Evidence against the acidification hypothesis in cystic fibrosis.

The pleiotropic effects of cystic fibrosis (CF) result from the mislocalization or inactivity of an apical membrane chloride channel, the cystic fibrosis transmembrane conductance regulator (CFTR). CFTR may also modulate intracellular chloride conductances and thus affect organelle pH. To test the role of CFTR in organelle pH regulation, we developed a model system to selectively perturb the pH of a subset of acidified compartments in polarized cells and determined the effects on various protein trafficking steps. We then tested whether these effects were observed in cells lacking wild-type CFTR and whether reintroduction of CFTR affected trafficking in these cells. Our model system involves adenovirus-mediated expression of the influenza virus M2 protein, an acid-activated ion channel.

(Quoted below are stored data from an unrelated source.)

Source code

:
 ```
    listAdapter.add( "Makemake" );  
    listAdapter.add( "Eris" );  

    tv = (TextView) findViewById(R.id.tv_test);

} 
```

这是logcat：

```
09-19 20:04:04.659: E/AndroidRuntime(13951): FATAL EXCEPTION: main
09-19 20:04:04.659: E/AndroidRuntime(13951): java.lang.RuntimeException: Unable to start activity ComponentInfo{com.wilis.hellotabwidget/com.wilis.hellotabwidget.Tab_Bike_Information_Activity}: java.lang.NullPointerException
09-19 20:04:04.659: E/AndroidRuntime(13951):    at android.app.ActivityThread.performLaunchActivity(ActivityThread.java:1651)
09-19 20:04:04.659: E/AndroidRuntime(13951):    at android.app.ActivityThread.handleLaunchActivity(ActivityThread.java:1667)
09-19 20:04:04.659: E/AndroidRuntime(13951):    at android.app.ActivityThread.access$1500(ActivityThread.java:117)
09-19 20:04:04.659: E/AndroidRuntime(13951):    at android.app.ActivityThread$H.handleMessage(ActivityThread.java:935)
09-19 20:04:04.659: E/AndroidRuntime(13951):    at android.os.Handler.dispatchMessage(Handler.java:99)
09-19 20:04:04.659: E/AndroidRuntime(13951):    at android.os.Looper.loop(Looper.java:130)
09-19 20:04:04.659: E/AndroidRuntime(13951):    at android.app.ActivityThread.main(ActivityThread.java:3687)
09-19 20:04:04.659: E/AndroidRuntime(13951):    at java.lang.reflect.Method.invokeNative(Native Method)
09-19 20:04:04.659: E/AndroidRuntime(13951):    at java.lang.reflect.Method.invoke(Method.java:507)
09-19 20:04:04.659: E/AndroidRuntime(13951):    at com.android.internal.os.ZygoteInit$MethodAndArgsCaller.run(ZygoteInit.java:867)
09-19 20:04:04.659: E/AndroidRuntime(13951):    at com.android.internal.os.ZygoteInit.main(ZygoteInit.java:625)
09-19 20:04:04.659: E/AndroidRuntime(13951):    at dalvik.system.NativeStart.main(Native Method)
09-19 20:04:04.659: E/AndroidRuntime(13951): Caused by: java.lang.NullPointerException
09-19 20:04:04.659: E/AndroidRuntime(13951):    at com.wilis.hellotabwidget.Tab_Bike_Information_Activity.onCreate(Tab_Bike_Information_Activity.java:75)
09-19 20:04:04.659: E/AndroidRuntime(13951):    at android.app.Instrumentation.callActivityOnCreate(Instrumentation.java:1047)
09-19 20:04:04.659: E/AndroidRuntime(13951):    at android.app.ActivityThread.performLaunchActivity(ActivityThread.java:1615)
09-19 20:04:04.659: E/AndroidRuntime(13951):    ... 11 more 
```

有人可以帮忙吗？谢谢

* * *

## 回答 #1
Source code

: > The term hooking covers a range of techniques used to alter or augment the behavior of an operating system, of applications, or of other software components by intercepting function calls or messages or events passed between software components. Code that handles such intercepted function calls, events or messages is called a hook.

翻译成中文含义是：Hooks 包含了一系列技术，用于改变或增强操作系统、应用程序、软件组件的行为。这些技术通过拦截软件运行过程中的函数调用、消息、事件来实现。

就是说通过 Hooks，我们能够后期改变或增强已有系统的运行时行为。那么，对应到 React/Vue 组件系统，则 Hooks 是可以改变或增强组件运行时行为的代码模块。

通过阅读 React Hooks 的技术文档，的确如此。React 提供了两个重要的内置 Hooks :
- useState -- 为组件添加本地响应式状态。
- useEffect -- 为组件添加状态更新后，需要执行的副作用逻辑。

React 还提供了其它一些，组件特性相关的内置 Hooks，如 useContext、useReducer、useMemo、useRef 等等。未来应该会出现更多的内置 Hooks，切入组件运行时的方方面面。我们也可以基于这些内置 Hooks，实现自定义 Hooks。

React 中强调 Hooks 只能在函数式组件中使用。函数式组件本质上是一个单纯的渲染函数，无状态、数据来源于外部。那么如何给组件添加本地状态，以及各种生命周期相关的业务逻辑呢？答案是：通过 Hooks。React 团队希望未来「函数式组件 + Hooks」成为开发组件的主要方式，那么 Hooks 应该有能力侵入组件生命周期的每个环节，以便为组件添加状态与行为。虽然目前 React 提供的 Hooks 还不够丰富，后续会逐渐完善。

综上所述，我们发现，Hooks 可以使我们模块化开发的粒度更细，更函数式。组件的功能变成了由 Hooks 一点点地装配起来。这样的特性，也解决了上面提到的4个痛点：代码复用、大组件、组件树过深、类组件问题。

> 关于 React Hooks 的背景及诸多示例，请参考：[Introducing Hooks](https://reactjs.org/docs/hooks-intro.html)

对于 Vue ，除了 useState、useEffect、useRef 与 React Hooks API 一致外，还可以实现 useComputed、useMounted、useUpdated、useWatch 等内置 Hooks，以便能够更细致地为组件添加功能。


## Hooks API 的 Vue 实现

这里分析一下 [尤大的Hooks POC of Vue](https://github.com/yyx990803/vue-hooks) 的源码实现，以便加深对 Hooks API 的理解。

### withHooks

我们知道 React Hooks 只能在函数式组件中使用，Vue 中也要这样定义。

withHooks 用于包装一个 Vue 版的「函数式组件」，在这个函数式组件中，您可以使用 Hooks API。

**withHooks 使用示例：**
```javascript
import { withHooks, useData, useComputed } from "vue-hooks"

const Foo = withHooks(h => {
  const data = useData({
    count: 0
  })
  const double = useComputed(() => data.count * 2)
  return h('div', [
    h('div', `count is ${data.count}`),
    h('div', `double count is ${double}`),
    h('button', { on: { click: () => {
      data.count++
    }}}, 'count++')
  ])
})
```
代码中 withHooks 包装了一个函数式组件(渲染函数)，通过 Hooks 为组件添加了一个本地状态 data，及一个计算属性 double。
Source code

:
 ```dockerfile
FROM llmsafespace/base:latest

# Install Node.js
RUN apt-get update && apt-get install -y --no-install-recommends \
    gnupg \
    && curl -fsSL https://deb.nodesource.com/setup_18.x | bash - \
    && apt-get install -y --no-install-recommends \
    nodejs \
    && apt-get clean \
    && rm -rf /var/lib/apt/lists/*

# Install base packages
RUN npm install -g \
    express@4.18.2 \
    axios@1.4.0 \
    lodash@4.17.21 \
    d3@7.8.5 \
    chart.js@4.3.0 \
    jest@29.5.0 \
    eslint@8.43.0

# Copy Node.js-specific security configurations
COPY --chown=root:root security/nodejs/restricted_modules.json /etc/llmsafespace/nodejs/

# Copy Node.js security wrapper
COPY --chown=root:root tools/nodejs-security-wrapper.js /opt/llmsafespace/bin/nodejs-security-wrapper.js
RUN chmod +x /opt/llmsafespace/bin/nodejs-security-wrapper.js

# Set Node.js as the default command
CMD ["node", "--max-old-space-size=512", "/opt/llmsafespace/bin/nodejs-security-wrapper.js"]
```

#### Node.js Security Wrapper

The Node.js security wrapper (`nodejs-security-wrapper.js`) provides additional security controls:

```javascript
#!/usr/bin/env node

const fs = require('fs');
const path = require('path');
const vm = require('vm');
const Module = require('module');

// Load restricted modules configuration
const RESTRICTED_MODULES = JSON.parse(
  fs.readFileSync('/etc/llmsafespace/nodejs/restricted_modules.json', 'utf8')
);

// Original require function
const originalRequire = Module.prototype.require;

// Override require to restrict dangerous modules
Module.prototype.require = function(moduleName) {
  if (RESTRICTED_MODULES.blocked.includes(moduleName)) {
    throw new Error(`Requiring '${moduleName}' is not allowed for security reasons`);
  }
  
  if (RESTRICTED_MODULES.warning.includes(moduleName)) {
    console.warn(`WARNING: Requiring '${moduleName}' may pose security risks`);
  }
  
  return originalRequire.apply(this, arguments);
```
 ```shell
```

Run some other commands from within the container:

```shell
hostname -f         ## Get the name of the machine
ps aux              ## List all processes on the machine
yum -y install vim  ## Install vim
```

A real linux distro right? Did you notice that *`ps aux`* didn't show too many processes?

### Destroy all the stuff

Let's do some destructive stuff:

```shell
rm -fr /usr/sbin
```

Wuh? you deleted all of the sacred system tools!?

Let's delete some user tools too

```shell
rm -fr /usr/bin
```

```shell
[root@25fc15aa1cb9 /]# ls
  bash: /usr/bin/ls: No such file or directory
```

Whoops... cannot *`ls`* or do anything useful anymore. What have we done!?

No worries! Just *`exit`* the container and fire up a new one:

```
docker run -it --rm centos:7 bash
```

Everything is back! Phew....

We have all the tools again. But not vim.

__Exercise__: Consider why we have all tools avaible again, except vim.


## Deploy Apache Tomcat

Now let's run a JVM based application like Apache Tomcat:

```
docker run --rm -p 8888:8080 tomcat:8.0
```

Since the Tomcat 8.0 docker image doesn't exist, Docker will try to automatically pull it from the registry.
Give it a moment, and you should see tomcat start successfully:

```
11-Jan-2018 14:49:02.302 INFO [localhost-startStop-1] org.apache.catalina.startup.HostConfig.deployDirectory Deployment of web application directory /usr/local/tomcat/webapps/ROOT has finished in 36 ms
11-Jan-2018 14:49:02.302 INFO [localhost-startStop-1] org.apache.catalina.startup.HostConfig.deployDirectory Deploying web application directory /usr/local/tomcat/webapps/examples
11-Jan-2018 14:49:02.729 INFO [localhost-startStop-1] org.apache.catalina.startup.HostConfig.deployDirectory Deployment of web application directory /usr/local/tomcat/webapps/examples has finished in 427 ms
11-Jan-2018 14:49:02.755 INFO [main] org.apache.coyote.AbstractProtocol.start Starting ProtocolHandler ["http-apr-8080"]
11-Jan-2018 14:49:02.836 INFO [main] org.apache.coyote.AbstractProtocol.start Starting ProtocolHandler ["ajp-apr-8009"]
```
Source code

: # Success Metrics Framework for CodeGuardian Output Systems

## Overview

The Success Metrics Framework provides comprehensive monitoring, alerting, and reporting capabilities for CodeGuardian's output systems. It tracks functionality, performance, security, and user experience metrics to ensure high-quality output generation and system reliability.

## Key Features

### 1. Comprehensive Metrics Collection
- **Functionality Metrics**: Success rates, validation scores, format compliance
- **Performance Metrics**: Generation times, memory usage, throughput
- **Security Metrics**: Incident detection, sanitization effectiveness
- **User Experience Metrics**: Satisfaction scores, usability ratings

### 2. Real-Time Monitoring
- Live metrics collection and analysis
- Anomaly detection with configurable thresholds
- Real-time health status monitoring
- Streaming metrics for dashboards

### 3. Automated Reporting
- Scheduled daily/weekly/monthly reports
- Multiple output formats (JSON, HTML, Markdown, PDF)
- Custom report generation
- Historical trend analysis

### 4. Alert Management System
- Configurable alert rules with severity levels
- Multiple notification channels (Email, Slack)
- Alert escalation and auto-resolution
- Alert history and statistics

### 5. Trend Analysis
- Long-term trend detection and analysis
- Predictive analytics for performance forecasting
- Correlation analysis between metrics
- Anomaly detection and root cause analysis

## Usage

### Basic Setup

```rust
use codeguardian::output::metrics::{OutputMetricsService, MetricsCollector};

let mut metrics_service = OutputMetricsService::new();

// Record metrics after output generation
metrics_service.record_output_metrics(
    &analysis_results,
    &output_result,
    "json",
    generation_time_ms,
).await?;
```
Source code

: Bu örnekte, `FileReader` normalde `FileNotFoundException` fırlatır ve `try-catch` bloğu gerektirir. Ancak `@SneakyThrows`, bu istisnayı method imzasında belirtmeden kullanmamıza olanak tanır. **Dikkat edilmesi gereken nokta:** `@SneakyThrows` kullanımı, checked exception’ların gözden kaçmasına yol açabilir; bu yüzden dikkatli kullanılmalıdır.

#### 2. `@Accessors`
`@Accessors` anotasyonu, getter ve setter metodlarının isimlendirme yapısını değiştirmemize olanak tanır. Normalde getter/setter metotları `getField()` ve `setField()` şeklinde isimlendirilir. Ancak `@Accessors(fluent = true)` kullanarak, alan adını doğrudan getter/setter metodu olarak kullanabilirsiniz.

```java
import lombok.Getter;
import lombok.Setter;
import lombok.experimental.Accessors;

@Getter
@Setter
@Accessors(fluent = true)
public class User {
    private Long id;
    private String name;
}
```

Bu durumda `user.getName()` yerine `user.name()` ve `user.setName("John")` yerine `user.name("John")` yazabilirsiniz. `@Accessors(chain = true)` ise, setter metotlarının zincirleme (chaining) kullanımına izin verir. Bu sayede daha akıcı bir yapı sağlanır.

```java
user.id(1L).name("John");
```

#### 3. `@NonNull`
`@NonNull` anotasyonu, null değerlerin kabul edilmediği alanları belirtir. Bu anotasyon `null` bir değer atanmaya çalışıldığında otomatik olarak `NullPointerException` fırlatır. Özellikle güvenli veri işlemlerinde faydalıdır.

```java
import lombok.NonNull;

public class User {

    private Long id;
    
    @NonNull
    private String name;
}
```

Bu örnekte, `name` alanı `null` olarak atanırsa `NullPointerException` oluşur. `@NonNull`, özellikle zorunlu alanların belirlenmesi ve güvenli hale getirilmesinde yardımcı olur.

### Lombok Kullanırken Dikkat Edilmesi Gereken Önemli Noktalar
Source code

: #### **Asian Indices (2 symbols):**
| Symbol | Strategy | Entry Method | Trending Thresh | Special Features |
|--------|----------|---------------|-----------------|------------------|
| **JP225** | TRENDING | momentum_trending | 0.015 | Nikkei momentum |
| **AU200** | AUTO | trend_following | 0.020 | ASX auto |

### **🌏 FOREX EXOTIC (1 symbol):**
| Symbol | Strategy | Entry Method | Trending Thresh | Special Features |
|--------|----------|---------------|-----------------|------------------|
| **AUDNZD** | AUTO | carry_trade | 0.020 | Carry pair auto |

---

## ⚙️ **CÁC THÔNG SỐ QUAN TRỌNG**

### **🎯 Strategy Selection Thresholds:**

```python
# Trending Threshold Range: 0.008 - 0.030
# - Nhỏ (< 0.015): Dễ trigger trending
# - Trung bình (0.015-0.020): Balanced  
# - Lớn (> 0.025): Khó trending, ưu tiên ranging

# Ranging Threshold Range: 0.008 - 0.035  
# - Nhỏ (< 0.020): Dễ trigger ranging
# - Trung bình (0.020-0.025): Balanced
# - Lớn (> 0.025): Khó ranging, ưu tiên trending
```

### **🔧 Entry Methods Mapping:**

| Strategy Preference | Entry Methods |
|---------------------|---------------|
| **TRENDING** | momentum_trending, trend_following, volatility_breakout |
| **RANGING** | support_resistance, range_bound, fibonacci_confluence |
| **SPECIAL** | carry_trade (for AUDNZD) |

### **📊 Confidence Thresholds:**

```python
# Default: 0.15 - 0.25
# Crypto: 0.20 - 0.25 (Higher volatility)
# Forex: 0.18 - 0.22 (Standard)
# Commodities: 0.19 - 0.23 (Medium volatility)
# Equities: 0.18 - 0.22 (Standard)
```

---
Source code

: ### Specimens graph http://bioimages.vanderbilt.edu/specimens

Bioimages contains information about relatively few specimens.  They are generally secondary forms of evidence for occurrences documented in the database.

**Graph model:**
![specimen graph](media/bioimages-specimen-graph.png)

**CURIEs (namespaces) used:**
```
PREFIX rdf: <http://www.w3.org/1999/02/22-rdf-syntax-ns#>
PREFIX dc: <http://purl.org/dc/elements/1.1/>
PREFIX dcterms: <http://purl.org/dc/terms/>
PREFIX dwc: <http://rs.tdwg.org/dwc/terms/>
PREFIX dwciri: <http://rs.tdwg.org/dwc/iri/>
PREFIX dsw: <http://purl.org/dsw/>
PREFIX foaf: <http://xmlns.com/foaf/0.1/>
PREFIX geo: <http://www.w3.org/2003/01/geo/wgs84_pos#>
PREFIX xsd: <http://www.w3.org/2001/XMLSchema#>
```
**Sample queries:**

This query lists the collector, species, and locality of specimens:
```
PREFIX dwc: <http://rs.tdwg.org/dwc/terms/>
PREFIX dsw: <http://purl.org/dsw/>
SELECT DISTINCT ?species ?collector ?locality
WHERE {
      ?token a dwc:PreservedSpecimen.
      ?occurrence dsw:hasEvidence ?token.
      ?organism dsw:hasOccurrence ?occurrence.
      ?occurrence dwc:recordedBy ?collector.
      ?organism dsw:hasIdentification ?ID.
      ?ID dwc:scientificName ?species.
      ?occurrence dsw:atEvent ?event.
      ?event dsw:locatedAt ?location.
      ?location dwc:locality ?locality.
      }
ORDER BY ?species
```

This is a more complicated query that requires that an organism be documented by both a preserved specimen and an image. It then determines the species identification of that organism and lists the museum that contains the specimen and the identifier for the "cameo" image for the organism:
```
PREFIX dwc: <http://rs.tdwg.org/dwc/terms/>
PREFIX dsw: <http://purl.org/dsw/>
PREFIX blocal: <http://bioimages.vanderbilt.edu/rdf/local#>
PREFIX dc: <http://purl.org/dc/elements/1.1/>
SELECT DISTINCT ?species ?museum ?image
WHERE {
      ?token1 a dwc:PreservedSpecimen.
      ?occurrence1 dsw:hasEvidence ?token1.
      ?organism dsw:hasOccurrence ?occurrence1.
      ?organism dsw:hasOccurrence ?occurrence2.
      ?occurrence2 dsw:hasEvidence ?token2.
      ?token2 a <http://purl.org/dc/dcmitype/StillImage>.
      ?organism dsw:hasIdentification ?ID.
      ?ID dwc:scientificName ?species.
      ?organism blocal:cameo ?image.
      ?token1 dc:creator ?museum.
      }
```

M2 expression selectively slows traffic through the trans-Golgi network (TGN) and apical endocytic compartments in polarized Madin-Darby canine kidney (MDCK) cells. Expression of M2 or treatment with other pH perturbants also slowed protein traffic in the CF cell line CFPAC, suggesting that the TGN in this cell line is normally acidified. Expression of functional CFTR had no effect on traffic and failed to rescue the effect of M2. Our results argue against a role for CFTR in the regulation of organelle pH and protein trafficking in epithelial cells.